BRANO:

19 novembre 2021

Domenica 34° Tempo Ordinario Cristo Re. Anno B. ( Gv 18,33-37 )

Un Regno di Verità e di Vita, non di quaggiù ma per quaggiù.

1. Può forse crearci qualche imbarazzo celebrare la solennità di Cristo, re dell'universo, perché siamo tentati di proiettarvi le logiche della regalità umana, come le conosciamo nell'esperienza storica.

Questo problema era percepito, in modo ancora più acuto, all'epoca in cui Gesù ha vissuto e sono nati gli scritti su di lui, poiché allora ci si doveva confrontare con un esercizio della regalità ancora più dispotico e assoluto di quello che noi oggi conosciamo.

Intuiamo allora che l'immagine del re o del regno di Dio ha una venatura polemica, opera un discernimento critico su come la regalità viene esercitata nella storia.

Accade a tante altre immagini che Gesù utilizza per parlare di sé, soprattutto in Giovanni.

Egli si definisce come il Pastore vero, marcando la sua differenza da altri pastori che non hanno saputo prendersi cura delle pecore loro affidate;

egli è la Vite vera, così diversa da altre viti che hanno prodotto uva acerba;

egli è il vero Pane di vita, non come la manna data da Mosè nel deserto, di cui mangiarono i padri, ma poi morirono.

CONSEGNA:
Prosegui il commento su Cristo re dell'universo a partire dall'ultima frase riportata.

DATI RACCOLTI:
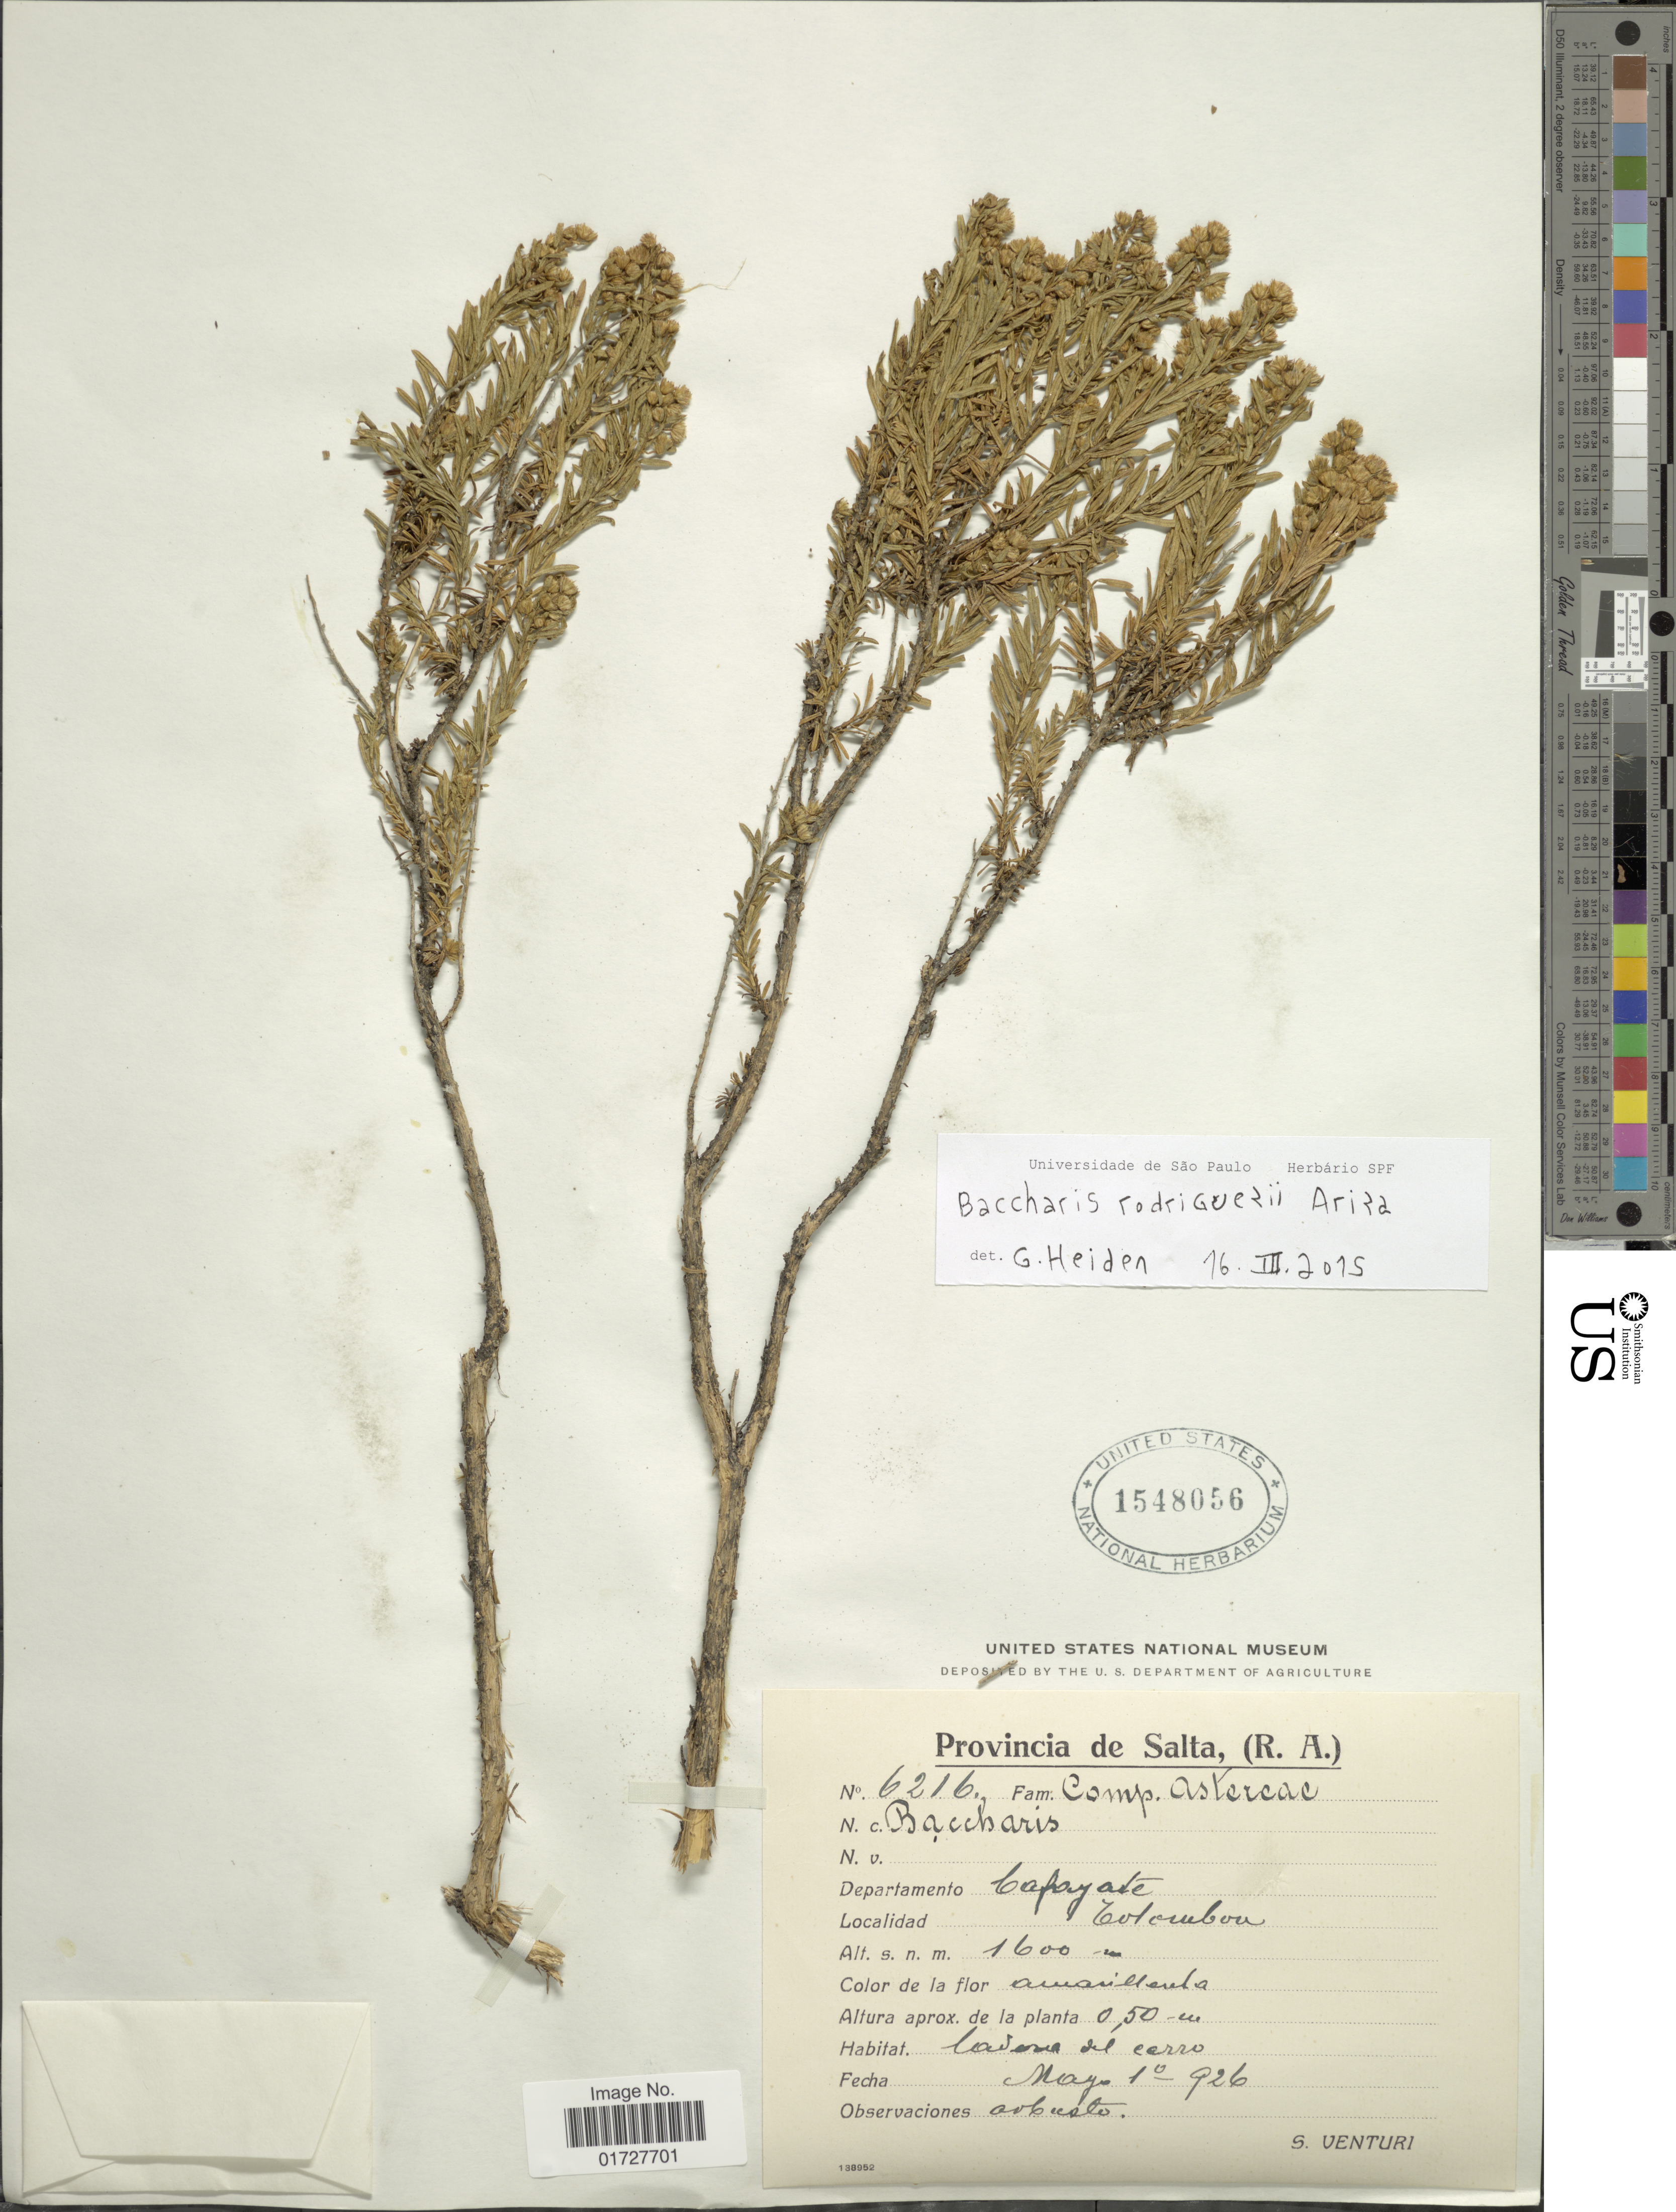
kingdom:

SVOLGIMENTO:
Così egli è Re, non come i re di questo mondo: "Il mio regno non è di questo mondo; se il mio regno fosse di questo mondo, i miei servitori avrebbero combattuto perché non fossi consegnato ai Giudei; ma il mio regno non è di quaggiù".

2. Ciò non significa che il suo regno rimanga estraneo alla nostra storia, o si situi in un altrove che non sappiamo bene dove collocare.

Tutt'altro.

Il regno di Dio matura dentro i confini della vita e della storia, ma secondo logiche diverse rispetto ai poteri mondani; addirittura alternative e irriducibili, e pertanto portatrici di una parola critica, profetica, che chiama a una radicale conversione dei cuori e delle mentalità.

Ecco perché Pilato non poteva capire.

Se il regno appartiene a un altro mondo, lo potremmo attendere, ma continuando a vivere nella storia secondo le sue logiche.

Se il regno matura invece dentro di essa, ecco allora che siamo chiamati sin da ora a lasciarci trasformare dal modo di essere di Gesù e dalla sua paradossale regalità.

In cosa consiste questa logica diversa?

A quale conversione ci sprona?

3. Un tratto di questa diversa regalità di Gesù possiamo riconoscerlo proprio nel titolo con cui Pilato lo interroga: "Sei tu il re dei giudei?".

Di per sé questo non è un titolo biblico.

Non lo incontriamo nelle Scritture di Israele.

C'è sì "re di Israele", ma non "re dei Giudei".

Anche nei Vangeli risuona molto raramente, soltanto in due contesti: nei racconti della Passione e ne vangelo dell'infanzia di Matteo, sulle labbra dei Magi: "Dov'è colui che è nato, il re dei Giudei?".

A questa domanda i Vangeli rispondono con il racconto della passione: ecco il re dei Giudei, ecco dove lo si può adorare, innalzato sulla croce.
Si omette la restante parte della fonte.